At those words, my chin snapped up. I gave Colonel Randolph a look that could’ve set his whole house on fire, hoping to make him ashamed of himself. It didn’t mean anything to him to see Sally in pain, but it meant something to us. It meant something to me.

Sensing a brewing rebellion in his parlor, Colonel Randolph snapped, “Do something about your womenfolk, Tom.” Then he stalked away.

Choked with tears, Sally asked, “Where will we bury my baby? Can’t leave him with strangers.”

Trying to take the tiny body from Sally, Nancy Randolph said, “He won’t know any different. Why, a little baby like this was only in this world for a few breaths. He won’t remember anything in heaven. It’ll be as if he was never here at all.”

My sister-in-law meant to comfort, but Sally recoiled from Nancy as if she were the devil. It was Tom who had to reason with her. “Sally, your boy won’t be buried amongst strangers. When my father passes on, I’ll be master of Tuckahoe and Patsy will be mistress here. We’ll be buried here and our children, too. With your baby nearby.”

That’s what it took to make Sally surrender her baby for burial. And I felt a flare of pride in my husband. He wasn’t good at laughter and levity—what he did best, he did in the dark—but there was a decency about him.
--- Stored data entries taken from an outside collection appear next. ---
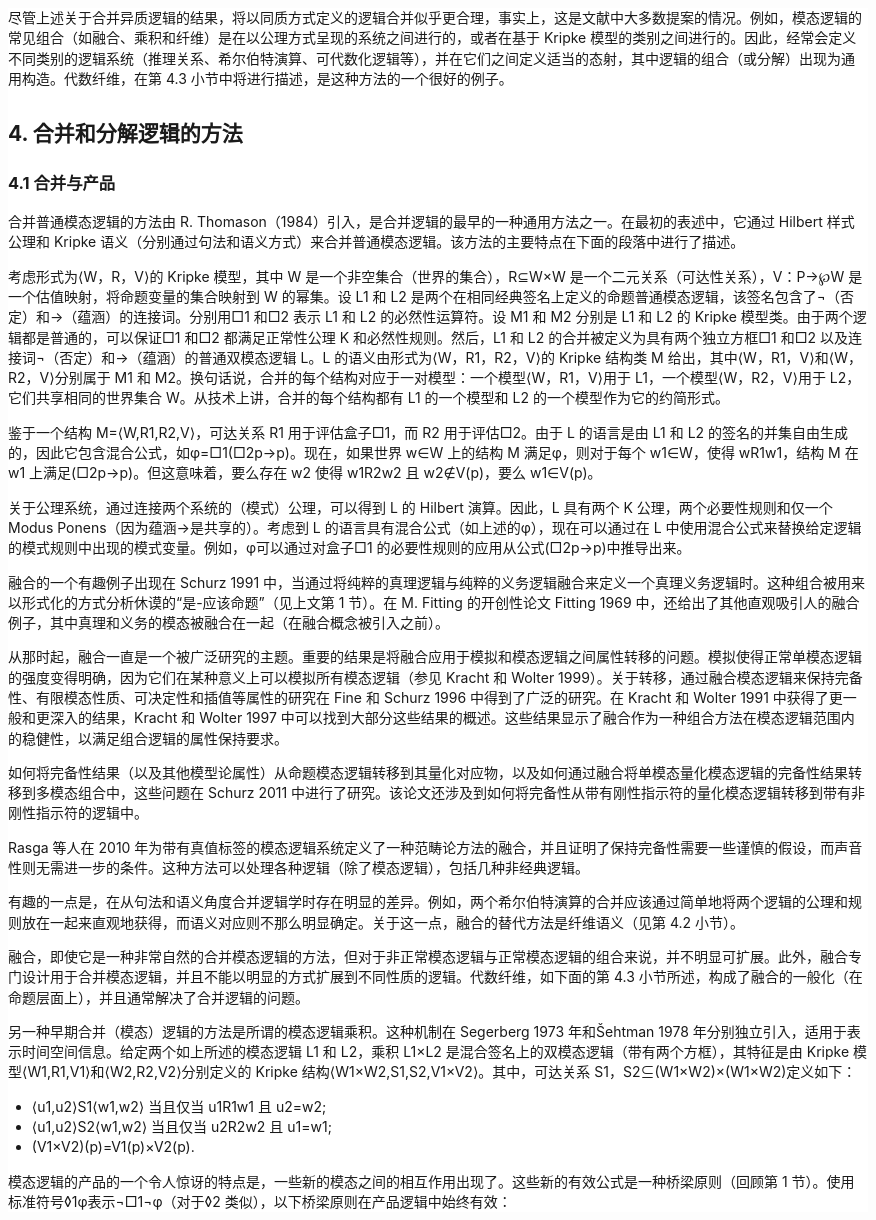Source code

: 尽管上述关于合并异质逻辑的结果，将以同质方式定义的逻辑合并似乎更合理，事实上，这是文献中大多数提案的情况。例如，模态逻辑的常见组合（如融合、乘积和纤维）是在以公理方式呈现的系统之间进行的，或者在基于 Kripke 模型的类别之间进行的。因此，经常会定义不同类别的逻辑系统（推理关系、希尔伯特演算、可代数化逻辑等），并在它们之间定义适当的态射，其中逻辑的组合（或分解）出现为通用构造。代数纤维，在第 4.3 小节中将进行描述，是这种方法的一个很好的例子。

## 4. 合并和分解逻辑的方法

### 4.1 合并与产品

合并普通模态逻辑的方法由 R. Thomason（1984）引入，是合并逻辑的最早的一种通用方法之一。在最初的表述中，它通过 Hilbert 样式公理和 Kripke 语义（分别通过句法和语义方式）来合并普通模态逻辑。该方法的主要特点在下面的段落中进行了描述。

考虑形式为⟨W，R，V⟩的 Kripke 模型，其中 W 是一个非空集合（世界的集合），R⊆W×W 是一个二元关系（可达性关系），V：P→℘W 是一个估值映射，将命题变量的集合映射到 W 的幂集。设 L1 和 L2 是两个在相同经典签名上定义的命题普通模态逻辑，该签名包含了¬（否定）和→（蕴涵）的连接词。分别用□1 和□2 表示 L1 和 L2 的必然性运算符。设 M1 和 M2 分别是 L1 和 L2 的 Kripke 模型类。由于两个逻辑都是普通的，可以保证□1 和□2 都满足正常性公理 K 和必然性规则。然后，L1 和 L2 的合并被定义为具有两个独立方框□1 和□2 以及连接词¬（否定）和→（蕴涵）的普通双模态逻辑 L。L 的语义由形式为⟨W，R1，R2，V⟩的 Kripke 结构类 M 给出，其中⟨W，R1，V⟩和⟨W，R2，V⟩分别属于 M1 和 M2。换句话说，合并的每个结构对应于一对模型：一个模型⟨W，R1，V⟩用于 L1，一个模型⟨W，R2，V⟩用于 L2，它们共享相同的世界集合 W。从技术上讲，合并的每个结构都有 L1 的一个模型和 L2 的一个模型作为它的约简形式。

鉴于一个结构 M=⟨W,R1,R2,V⟩，可达关系 R1 用于评估盒子□1，而 R2 用于评估□2。由于 L 的语言是由 L1 和 L2 的签名的并集自由生成的，因此它包含混合公式，如φ=□1(□2p→p)。现在，如果世界 w∈W 上的结构 M 满足φ，则对于每个 w1∈W，使得 wR1w1，结构 M 在 w1 上满足(□2p→p)。但这意味着，要么存在 w2 使得 w1R2w2 且 w2∉V(p)，要么 w1∈V(p)。

关于公理系统，通过连接两个系统的（模式）公理，可以得到 L 的 Hilbert 演算。因此，L 具有两个 K 公理，两个必要性规则和仅一个 Modus Ponens（因为蕴涵→是共享的）。考虑到 L 的语言具有混合公式（如上述的φ），现在可以通过在 L 中使用混合公式来替换给定逻辑的模式规则中出现的模式变量。例如，φ可以通过对盒子□1 的必要性规则的应用从公式(□2p→p)中推导出来。

融合的一个有趣例子出现在 Schurz 1991 中，当通过将纯粹的真理逻辑与纯粹的义务逻辑融合来定义一个真理义务逻辑时。这种组合被用来以形式化的方式分析休谟的“是-应该命题”（见上文第 1 节）。在 M. Fitting 的开创性论文 Fitting 1969 中，还给出了其他直观吸引人的融合例子，其中真理和义务的模态被融合在一起（在融合概念被引入之前）。

从那时起，融合一直是一个被广泛研究的主题。重要的结果是将融合应用于模拟和模态逻辑之间属性转移的问题。模拟使得正常单模态逻辑的强度变得明确，因为它们在某种意义上可以模拟所有模态逻辑（参见 Kracht 和 Wolter 1999）。关于转移，通过融合模态逻辑来保持完备性、有限模态性质、可决定性和插值等属性的研究在 Fine 和 Schurz 1996 中得到了广泛的研究。在 Kracht 和 Wolter 1991 中获得了更一般和更深入的结果，Kracht 和 Wolter 1997 中可以找到大部分这些结果的概述。这些结果显示了融合作为一种组合方法在模态逻辑范围内的稳健性，以满足组合逻辑的属性保持要求。

如何将完备性结果（以及其他模型论属性）从命题模态逻辑转移到其量化对应物，以及如何通过融合将单模态量化模态逻辑的完备性结果转移到多模态组合中，这些问题在 Schurz 2011 中进行了研究。该论文还涉及到如何将完备性从带有刚性指示符的量化模态逻辑转移到带有非刚性指示符的逻辑中。

Rasga 等人在 2010 年为带有真值标签的模态逻辑系统定义了一种范畴论方法的融合，并且证明了保持完备性需要一些谨慎的假设，而声音性则无需进一步的条件。这种方法可以处理各种逻辑（除了模态逻辑），包括几种非经典逻辑。

有趣的一点是，在从句法和语义角度合并逻辑学时存在明显的差异。例如，两个希尔伯特演算的合并应该通过简单地将两个逻辑的公理和规则放在一起来直观地获得，而语义对应则不那么明显确定。关于这一点，融合的替代方法是纤维语义（见第 4.2 小节）。

融合，即使它是一种非常自然的合并模态逻辑的方法，但对于非正常模态逻辑与正常模态逻辑的组合来说，并不明显可扩展。此外，融合专门设计用于合并模态逻辑，并且不能以明显的方式扩展到不同性质的逻辑。代数纤维，如下面的第 4.3 小节所述，构成了融合的一般化（在命题层面上），并且通常解决了合并逻辑的问题。

另一种早期合并（模态）逻辑的方法是所谓的模态逻辑乘积。这种机制在 Segerberg 1973 年和Šehtman 1978 年分别独立引入，适用于表示时间空间信息。给定两个如上所述的模态逻辑 L1 和 L2，乘积 L1×L2 是混合签名上的双模态逻辑（带有两个方框），其特征是由 Kripke 模型⟨W1,R1,V1⟩和⟨W2,R2,V2⟩分别定义的 Kripke 结构⟨W1×W2,S1,S2,V1×V2⟩。其中，可达关系 S1，S2⊆(W1×W2)×(W1×W2)定义如下：

* ⟨u1,u2⟩S1⟨w1,w2⟩ 当且仅当 u1R1w1 且 u2=w2;
* ⟨u1,u2⟩S2⟨w1,w2⟩ 当且仅当 u2R2w2 且 u1=w1;
* (V1×V2)(p)=V1(p)×V2(p).

模态逻辑的产品的一个令人惊讶的特点是，一些新的模态之间的相互作用出现了。这些新的有效公式是一种桥梁原则（回顾第 1 节）。使用标准符号◊1φ表示¬□1¬φ（对于◊2 类似），以下桥梁原则在产品逻辑中始终有效：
He said those words to ease the heart of a grieving mother. But when those words got back to Colonel Randolph, they did more damage than I could’ve imagined.

Maybe it was Nancy who ran telling tales, but it could’ve been any of the miserable souls in that big old house. Whoever reported the conversation must’ve made Tom’s words sound ugly and entitled, like we were wishing for Colonel Randolph’s demise.